People in the Valley are a creative bunch. At my day job, one woman I work with is a talented seamstress who creates wonderful clothes and stuffed toys; another works with local potters to decorate clay vessels and cups. My old Advocate editor — a published poet — just emailed me asking about playing some jazz at a book launch party. Look at your own circle of friends and I’ll wager you’ll find something similar.
But if so many of us have our side gigs and creative sidelines, there is one venture that regularly brings together more than most: Crowdsourced Cinema. A public art project created and managed by Northampton Open Media (formerly Northampton Community Television), NOM’s grand work is a collaborative exercise in community creativity, in which the Valley comes together to recreate, scene by scene, a classic movie. To make it work, teams enroll in the project and are assigned a scene; they are then free to recreate the clip however they see fit — the recreated scene might be played straight, or it might be redone with puppets or animation.

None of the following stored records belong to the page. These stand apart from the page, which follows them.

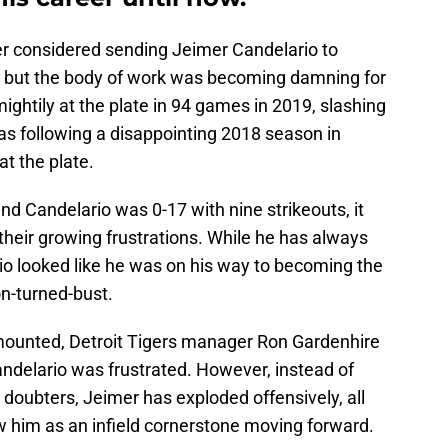
ever considered sending Jeimer Candelario to
ly, but the body of work was becoming damning for
ightily at the plate in 94 games in 2019, slashing
as following a disappointing 2018 season in
t the plate.
nd Candelario was 0-17 with nine strikeouts, it
their growing frustrations. While he has always
rio looked like he was on his way to becoming the
n-turned-bust.
 mounted, Detroit Tigers manager Ron Gardenhire
andelario was frustrated. However, instead of
 doubters, Jeimer has exploded offensively, all
ew him as an infield cornerstone moving forward.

When all the teams have shot their scenes, the organizers gather it all up and edit the clips together to create a cohesive movie (local musicians are enlisted to provide music for the new soundtrack). Finally, the film is given back to the community that made it in an afternoon screening at Northampton’s Academy of Music. Now in its fifth year (films from previous years are available to watch at crowdsourcedcinema.com), the project has become a welcome reminder of what makes the Valley the special place it is — in both creative and community spirit.
This year, NOM is recreating the 1988 Tim Burton classic Beetlejuice. The director’s follow-up to Pee-wee’s Big Adventure was as visually inventive as that earlier film, but tinged with the trademark darkness that would become Burton’s calling card. Alec Baldwin and Geena Davis star (in the original) as the newly deceased young couple who are learning to haunt their old home. When they run afoul of the titular ghost they look to for haunting lessons, the pair team up with the goth daughter (Winona Ryder, again, not in this version) of the house’s new inhabitants to chart their own path through the afterlife.
What will the remake look like? Nobody knows, and that is what makes it all so much fun. Go and enjoy the show — it’s free and open to the public — and just see if you don’t get inspired to join in the fun next year.
Also this week: another community hub hosts a film event this week when the Shea Theater Arts Center in Turners Falls presents a new double feature film series they’re calling CINEMASTORM. Curated by one (presumably pseudonymous) Professor Robert J. McGuffin, the new series of “fun, fantastic and forgotten films” will kick off with a classic: the 1975 fan favorite The Rocky Horror Picture Show. Costumes (and toast, if you’re part of the Rocky Horror crowd) are encouraged. Following on its heels is the pre-Censorship Code film Freaks, a 1932 feature that was originally screened as a horror picture but has since come to be looked on with different eyes. Indeed, while the title might refer to the circus folk featured in the film, it just as well might describe those who would look down on them for entertainment. Tickets are just $5; look to sheatheater.org for more info.
Cinemastorm Double Feature, Oct. 26, 8 p.m., The Shea, 71 Avenue A, Turners Falls.